Copy every line in the records below that contains the word "wrist".

╔══

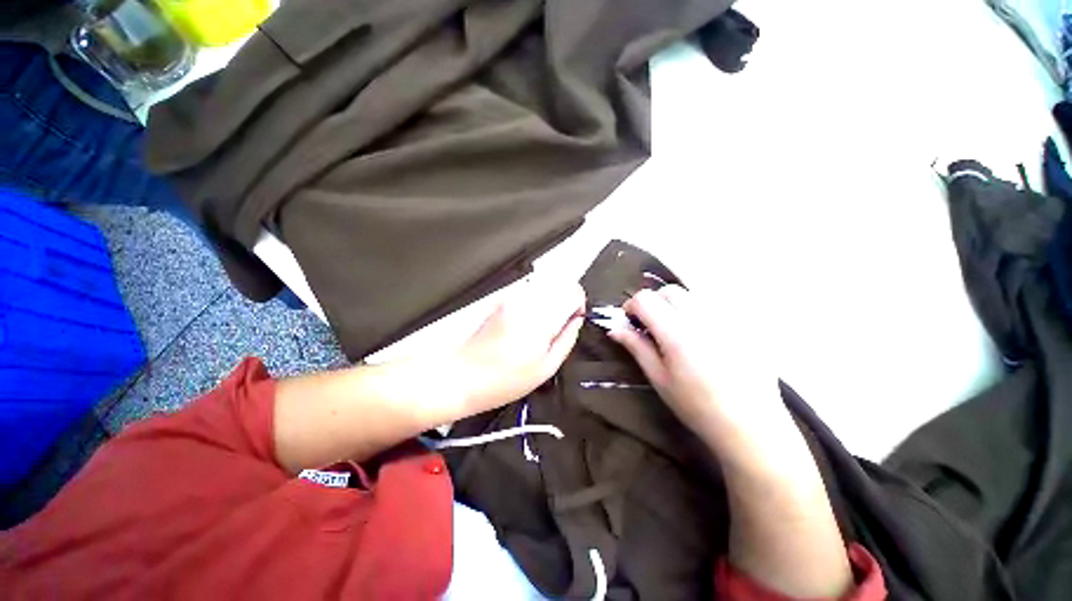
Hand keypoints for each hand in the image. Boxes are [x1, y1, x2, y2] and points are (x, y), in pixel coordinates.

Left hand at [454, 278, 584, 411]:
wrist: (462, 375)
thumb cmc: (503, 379)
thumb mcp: (545, 368)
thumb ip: (567, 339)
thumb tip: (577, 321)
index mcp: (540, 319)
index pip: (572, 291)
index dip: (578, 304)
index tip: (574, 319)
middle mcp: (525, 301)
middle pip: (559, 282)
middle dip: (566, 300)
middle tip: (560, 323)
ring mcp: (511, 297)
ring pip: (544, 284)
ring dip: (551, 299)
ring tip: (543, 325)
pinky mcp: (501, 299)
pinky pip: (528, 291)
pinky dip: (536, 301)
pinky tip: (527, 323)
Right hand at [608, 285, 782, 459]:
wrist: (750, 424)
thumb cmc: (697, 406)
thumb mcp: (659, 378)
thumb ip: (636, 347)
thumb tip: (615, 328)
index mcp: (677, 333)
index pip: (645, 299)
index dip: (631, 306)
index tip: (631, 322)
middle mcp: (702, 318)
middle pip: (669, 291)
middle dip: (655, 303)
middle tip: (654, 326)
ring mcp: (727, 319)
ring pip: (692, 295)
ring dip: (677, 306)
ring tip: (680, 332)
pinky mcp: (745, 324)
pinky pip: (715, 306)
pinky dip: (700, 313)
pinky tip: (705, 337)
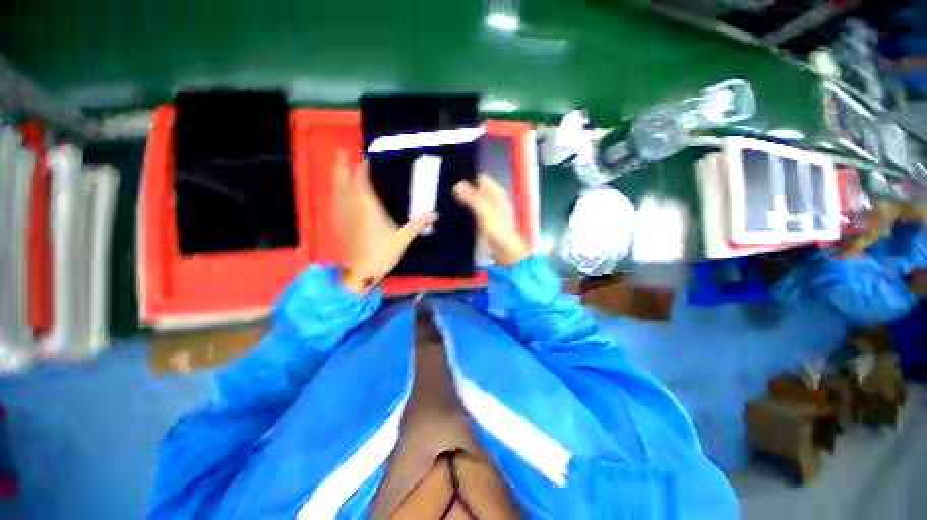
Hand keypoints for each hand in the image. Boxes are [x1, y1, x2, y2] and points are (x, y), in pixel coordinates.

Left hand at [336, 151, 437, 293]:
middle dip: (344, 168)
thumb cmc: (382, 255)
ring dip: (337, 178)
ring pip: (339, 193)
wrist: (361, 272)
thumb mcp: (402, 240)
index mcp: (369, 210)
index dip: (362, 170)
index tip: (366, 159)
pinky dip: (337, 193)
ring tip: (338, 166)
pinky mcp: (342, 225)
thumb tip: (435, 214)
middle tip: (342, 153)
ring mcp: (346, 217)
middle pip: (346, 185)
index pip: (363, 184)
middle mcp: (354, 210)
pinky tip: (338, 192)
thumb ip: (417, 225)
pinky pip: (337, 204)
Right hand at [453, 174, 528, 266]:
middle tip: (444, 188)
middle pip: (476, 188)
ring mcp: (488, 211)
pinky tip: (453, 210)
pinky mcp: (483, 221)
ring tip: (444, 197)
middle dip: (462, 188)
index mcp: (496, 194)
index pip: (480, 178)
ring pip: (473, 199)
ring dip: (462, 199)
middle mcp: (492, 199)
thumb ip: (472, 198)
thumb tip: (457, 184)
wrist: (506, 252)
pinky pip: (472, 210)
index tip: (450, 176)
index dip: (467, 176)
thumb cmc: (498, 230)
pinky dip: (464, 209)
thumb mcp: (485, 212)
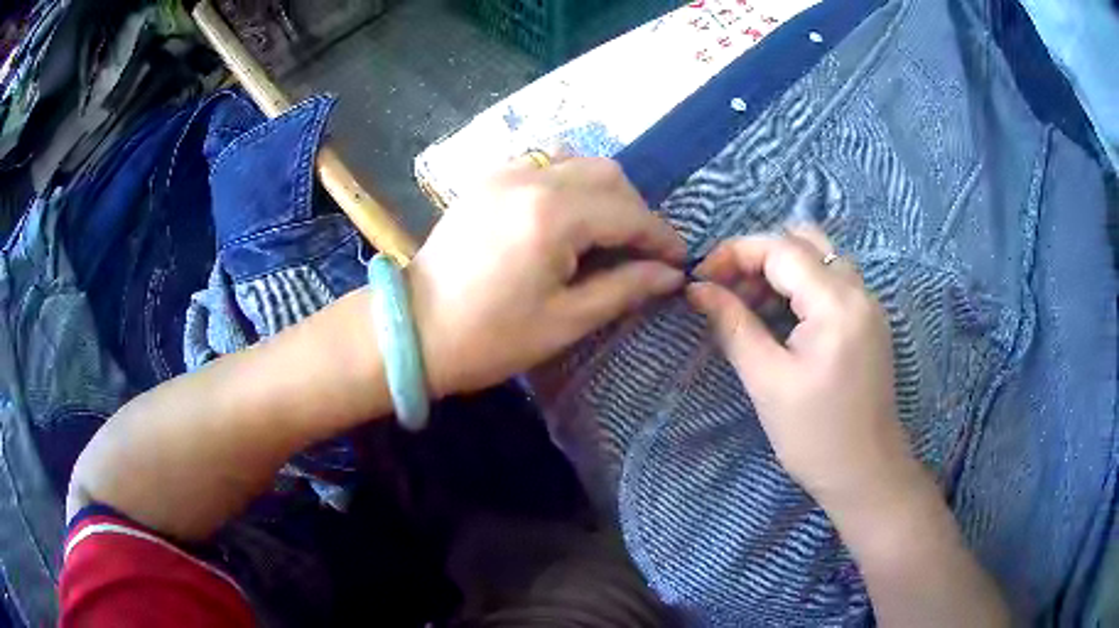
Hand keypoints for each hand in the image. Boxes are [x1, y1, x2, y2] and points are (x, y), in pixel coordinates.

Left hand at [407, 155, 685, 396]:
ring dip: (605, 190)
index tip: (678, 260)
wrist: (415, 330)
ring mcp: (504, 172)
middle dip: (635, 210)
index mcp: (553, 216)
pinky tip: (569, 211)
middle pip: (608, 174)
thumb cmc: (490, 337)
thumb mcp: (565, 320)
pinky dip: (569, 180)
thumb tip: (670, 274)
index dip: (660, 236)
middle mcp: (532, 179)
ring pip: (578, 161)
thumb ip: (624, 288)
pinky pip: (543, 163)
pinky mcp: (487, 178)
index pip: (628, 213)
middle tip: (642, 250)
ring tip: (608, 230)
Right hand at [687, 225, 924, 514]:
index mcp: (836, 304)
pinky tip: (780, 319)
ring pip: (819, 258)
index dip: (735, 253)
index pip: (781, 248)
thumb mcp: (767, 381)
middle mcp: (858, 291)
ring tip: (749, 306)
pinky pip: (831, 281)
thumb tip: (697, 289)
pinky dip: (800, 287)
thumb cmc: (814, 436)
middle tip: (727, 290)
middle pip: (803, 241)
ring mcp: (868, 304)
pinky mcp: (869, 320)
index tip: (701, 279)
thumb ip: (733, 324)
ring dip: (780, 270)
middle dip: (758, 256)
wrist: (865, 473)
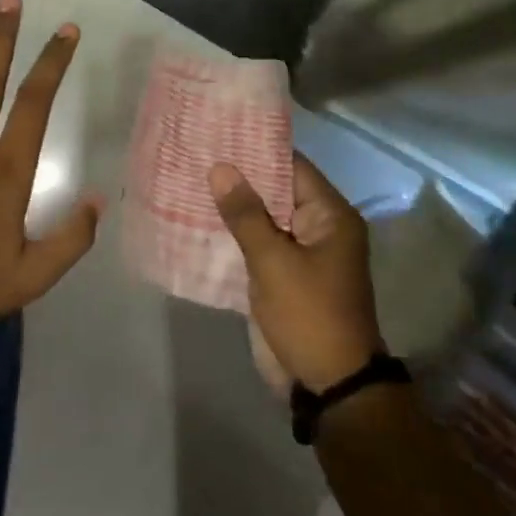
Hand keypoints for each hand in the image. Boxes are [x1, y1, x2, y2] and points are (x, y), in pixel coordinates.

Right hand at [210, 154, 382, 391]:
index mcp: (329, 216)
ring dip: (232, 207)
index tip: (218, 132)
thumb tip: (220, 167)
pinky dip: (232, 236)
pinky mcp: (282, 276)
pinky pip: (256, 246)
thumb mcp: (274, 261)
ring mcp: (299, 253)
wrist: (326, 383)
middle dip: (238, 177)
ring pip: (262, 220)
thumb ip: (245, 214)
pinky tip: (195, 222)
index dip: (256, 149)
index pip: (291, 166)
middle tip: (194, 152)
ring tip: (186, 179)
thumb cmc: (308, 314)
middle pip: (275, 191)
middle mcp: (317, 228)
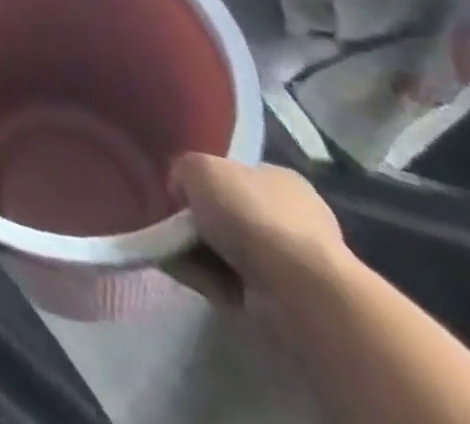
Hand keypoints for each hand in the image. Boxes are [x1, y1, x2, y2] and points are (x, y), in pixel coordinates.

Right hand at [171, 154, 348, 308]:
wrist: (298, 293)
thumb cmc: (252, 214)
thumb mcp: (198, 167)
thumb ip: (183, 172)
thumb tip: (183, 194)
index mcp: (282, 180)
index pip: (236, 175)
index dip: (204, 182)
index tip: (180, 194)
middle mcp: (293, 219)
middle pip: (228, 215)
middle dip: (198, 222)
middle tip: (171, 225)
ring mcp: (293, 265)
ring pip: (226, 251)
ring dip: (197, 252)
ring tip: (174, 252)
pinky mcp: (286, 303)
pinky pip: (231, 283)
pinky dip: (207, 279)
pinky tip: (190, 275)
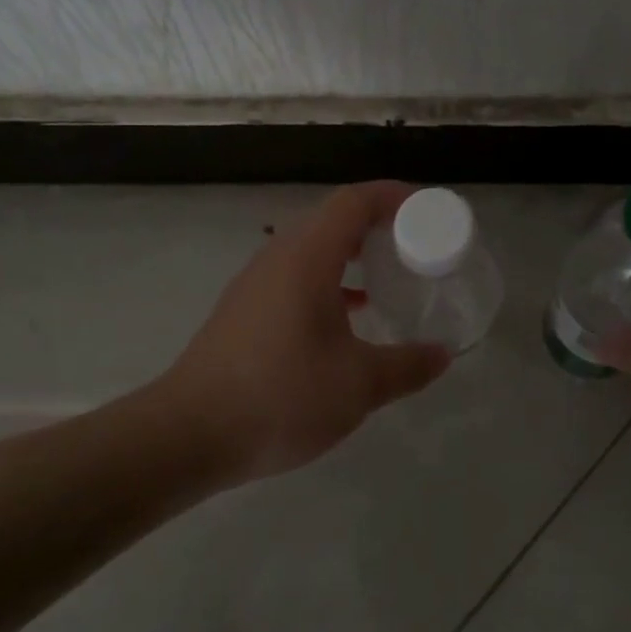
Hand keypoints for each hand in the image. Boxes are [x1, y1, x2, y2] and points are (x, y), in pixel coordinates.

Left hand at [160, 182, 449, 480]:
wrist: (187, 435)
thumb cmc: (280, 396)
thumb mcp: (358, 385)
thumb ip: (407, 366)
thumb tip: (443, 354)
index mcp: (307, 257)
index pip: (355, 201)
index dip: (394, 196)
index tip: (428, 209)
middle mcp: (279, 256)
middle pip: (334, 218)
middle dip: (378, 223)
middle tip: (416, 243)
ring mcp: (256, 282)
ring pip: (313, 247)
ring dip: (353, 252)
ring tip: (388, 274)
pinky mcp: (244, 308)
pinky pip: (296, 274)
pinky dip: (330, 279)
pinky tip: (349, 314)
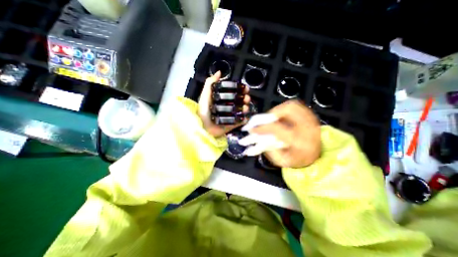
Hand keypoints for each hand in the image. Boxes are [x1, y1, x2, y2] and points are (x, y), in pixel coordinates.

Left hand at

╚══

Expected answer
wrist: (462, 375)
wrist: (750, 424)
wrist: (361, 272)
wrist: (506, 252)
wrist: (415, 330)
wrist: (865, 473)
wrist: (326, 383)
wrist: (298, 293)
wrist: (187, 435)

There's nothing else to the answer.